*What you are asked to do*: Rewrite all of the material below with "extract" replaced by "pull out" and everything else unchanged. Leave the pictures out of your answer.

*Given data*:
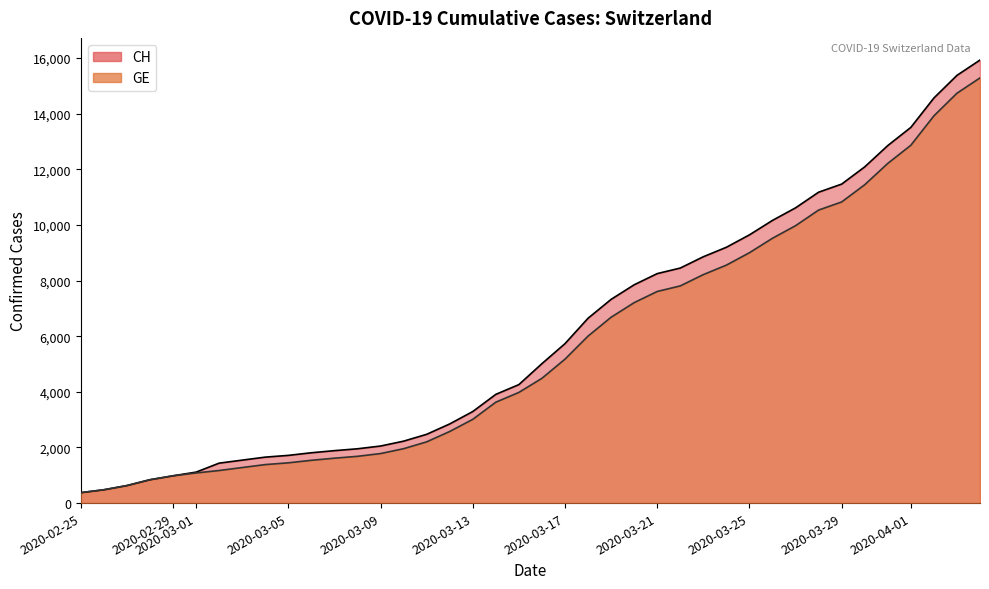

Reading right to left, extract all data points from this chart.

CH: 15926	15375	14561	13505	12852	12086	11467	11175	10613	10162	9642	9196	8855	8449	8249	7847	7323	6644	5731	5012	4259	3908	3291	2845	2472	2226	2051	1952	1885	1809	1715	1652	1544	1436	1113	981	840	630	479	375
GE: 15284	14733	13919	12863	12210	11444	10825	10533	9971	9520	9000	8554	8213	7807	7607	7205	6681	6002	5174	4485	3978	3627	3010	2574	2201	1955	1780	1681	1614	1538	1447	1384	1278	1171	1083	981	840	630	479	375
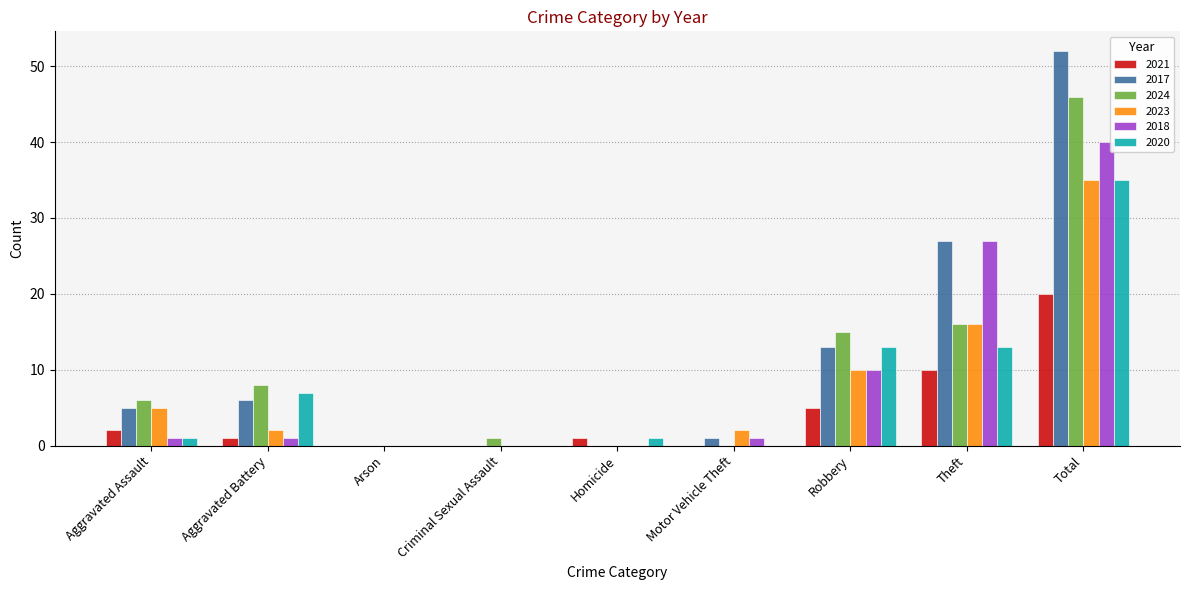

What is the sum of all 2023 values?

70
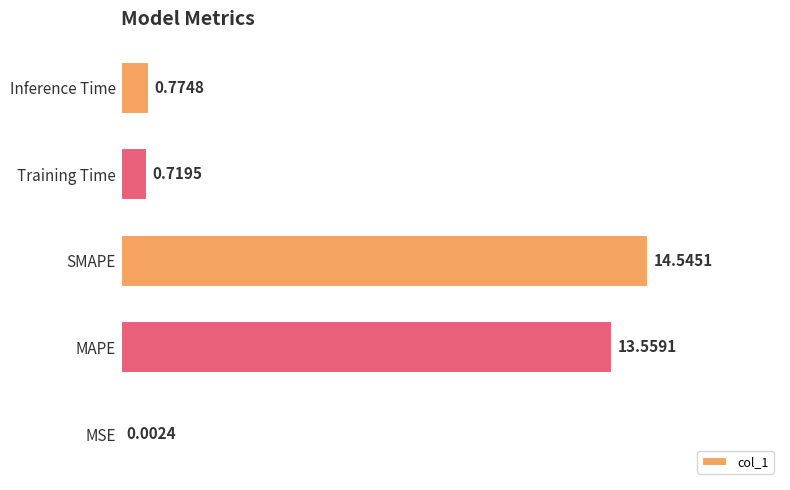

Which category has the highest value across all series?

SMAPE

*Written answer*:
Reading right to left, pull out all data points from this chart.

CH: 15926	15375	14561	13505	12852	12086	11467	11175	10613	10162	9642	9196	8855	8449	8249	7847	7323	6644	5731	5012	4259	3908	3291	2845	2472	2226	2051	1952	1885	1809	1715	1652	1544	1436	1113	981	840	630	479	375
GE: 15284	14733	13919	12863	12210	11444	10825	10533	9971	9520	9000	8554	8213	7807	7607	7205	6681	6002	5174	4485	3978	3627	3010	2574	2201	1955	1780	1681	1614	1538	1447	1384	1278	1171	1083	981	840	630	479	375

What is the sum of all 2023 values?

70

Which category has the highest value across all series?

SMAPE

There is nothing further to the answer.